Magnetic solids warm and cool under the application and removal of a magnetic field. Such effects have been used for nearly fifty years to produce cooling near absolute zero for low temperature physics research. Two technological developments have made magnetic heating and cooling in the vicinity of room temperature technically feasible. These are the bulk separation of the rare earth elements and the development of superconducting magnets that can produce very strong magnetic fields with very low power expenditure. With these developments and a combination of known, but previously unassociated principles, it is appropriate to evaluate this new method of heating and cooling that differs rather fundamentally from methods now in use. A major feature of the magnetic cycle is that, in an ideal embodiment, it would pump heat with the maximum theoretically-possible efficiency, i.e., the Carnot efficiency.

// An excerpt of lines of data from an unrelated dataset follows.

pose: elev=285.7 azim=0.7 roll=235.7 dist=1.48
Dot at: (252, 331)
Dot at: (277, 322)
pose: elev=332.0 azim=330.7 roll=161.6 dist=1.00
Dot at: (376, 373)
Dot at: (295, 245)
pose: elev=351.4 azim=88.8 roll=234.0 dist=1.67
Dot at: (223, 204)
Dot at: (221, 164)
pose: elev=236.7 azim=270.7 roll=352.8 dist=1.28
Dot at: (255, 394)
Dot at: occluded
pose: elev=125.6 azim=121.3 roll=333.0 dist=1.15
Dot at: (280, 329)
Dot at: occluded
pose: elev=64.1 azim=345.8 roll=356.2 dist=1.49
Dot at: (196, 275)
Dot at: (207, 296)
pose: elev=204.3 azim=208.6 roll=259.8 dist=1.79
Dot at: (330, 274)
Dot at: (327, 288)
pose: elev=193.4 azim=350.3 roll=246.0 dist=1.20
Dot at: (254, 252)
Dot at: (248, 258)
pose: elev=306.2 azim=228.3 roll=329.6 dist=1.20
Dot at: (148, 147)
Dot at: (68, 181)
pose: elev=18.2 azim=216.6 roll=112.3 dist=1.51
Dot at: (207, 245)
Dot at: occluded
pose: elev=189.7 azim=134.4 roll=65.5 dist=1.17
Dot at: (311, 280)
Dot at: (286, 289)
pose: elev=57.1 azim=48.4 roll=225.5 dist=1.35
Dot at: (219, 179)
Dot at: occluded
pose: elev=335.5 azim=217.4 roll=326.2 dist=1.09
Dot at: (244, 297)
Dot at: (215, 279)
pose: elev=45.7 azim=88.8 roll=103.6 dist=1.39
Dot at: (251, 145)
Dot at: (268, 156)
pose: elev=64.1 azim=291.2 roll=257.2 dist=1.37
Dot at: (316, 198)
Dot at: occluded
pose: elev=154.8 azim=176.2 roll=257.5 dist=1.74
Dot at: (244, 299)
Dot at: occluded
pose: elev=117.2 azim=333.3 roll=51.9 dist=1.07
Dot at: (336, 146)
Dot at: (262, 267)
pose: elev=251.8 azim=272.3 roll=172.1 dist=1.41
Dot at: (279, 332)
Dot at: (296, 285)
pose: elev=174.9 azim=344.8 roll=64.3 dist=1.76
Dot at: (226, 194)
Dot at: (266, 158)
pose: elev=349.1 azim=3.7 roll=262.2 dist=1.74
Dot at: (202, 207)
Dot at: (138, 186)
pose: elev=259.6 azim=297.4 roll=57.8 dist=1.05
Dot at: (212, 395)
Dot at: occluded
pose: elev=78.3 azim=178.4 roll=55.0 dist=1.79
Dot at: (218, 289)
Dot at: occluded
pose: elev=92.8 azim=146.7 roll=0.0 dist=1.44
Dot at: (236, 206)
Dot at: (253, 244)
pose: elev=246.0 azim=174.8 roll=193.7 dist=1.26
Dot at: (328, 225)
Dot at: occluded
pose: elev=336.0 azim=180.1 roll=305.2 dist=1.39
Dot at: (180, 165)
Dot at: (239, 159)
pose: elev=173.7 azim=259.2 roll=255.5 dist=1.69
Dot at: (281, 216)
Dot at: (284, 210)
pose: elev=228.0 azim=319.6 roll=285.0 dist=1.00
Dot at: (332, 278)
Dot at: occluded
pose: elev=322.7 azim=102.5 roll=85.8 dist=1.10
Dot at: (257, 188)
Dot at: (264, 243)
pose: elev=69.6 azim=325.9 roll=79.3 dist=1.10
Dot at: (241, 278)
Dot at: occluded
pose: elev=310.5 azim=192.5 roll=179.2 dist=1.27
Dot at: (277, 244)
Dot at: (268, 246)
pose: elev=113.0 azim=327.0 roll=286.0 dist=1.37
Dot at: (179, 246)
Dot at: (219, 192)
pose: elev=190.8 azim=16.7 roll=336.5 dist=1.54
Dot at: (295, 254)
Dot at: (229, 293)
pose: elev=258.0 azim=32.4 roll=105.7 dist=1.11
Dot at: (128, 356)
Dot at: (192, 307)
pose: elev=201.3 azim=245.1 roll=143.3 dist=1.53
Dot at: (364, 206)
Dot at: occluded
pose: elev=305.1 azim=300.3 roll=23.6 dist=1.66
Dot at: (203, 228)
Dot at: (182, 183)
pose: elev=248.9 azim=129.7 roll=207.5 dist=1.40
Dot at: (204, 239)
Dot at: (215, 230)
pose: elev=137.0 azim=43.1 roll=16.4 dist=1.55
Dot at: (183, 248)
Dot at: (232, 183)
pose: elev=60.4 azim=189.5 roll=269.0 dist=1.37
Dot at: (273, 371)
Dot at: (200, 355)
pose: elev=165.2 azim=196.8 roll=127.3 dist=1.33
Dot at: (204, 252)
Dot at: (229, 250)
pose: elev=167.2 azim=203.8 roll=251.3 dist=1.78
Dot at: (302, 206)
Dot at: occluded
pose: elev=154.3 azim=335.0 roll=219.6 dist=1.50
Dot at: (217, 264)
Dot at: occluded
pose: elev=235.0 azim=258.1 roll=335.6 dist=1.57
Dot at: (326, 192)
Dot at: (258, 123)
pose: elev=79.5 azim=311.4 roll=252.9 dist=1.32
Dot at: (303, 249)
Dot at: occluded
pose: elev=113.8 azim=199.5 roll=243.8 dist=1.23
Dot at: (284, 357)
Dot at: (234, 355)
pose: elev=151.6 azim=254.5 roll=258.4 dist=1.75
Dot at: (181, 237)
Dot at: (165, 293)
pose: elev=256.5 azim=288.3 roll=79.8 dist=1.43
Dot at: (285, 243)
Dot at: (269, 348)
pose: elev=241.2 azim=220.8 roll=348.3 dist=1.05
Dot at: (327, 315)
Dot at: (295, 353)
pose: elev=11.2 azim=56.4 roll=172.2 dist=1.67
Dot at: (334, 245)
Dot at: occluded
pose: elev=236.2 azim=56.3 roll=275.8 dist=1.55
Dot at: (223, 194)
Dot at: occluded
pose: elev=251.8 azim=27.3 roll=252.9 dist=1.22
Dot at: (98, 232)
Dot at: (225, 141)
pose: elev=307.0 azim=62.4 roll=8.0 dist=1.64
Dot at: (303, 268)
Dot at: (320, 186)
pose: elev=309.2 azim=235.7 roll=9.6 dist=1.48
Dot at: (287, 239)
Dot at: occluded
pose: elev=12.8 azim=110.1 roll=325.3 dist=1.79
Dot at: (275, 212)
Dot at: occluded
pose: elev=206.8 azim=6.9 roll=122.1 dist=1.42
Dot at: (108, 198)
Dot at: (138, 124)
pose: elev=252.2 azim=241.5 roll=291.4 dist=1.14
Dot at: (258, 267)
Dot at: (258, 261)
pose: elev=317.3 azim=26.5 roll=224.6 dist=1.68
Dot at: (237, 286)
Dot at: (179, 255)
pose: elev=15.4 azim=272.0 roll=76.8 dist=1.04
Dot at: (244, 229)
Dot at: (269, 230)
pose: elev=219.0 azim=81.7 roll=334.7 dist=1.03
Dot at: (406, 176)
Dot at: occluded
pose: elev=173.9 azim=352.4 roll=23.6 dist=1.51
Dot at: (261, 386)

The efficacy of the regenerative cycle has been shown in a reciprocating laboratory device by the production of a substantial span of temperature between the heat absorbing end and the heat discharge end. However, no device that would qualify as a commercial prototype has yet been constructed, and a substantial amount of development. work, parametric study of alternative configurations, and economic evaluation must be done. The basic principles of magnetic heat pumping have been presented and are fairly simple.

Several possible variations of the overall form of the magnetic heat pump have been presented, as well as some alternative forms of the magnetic refrigerant core. Other new configurations may well be conceived to utilize the attractive characteristics of magnetic thermodynamic cycles effectively.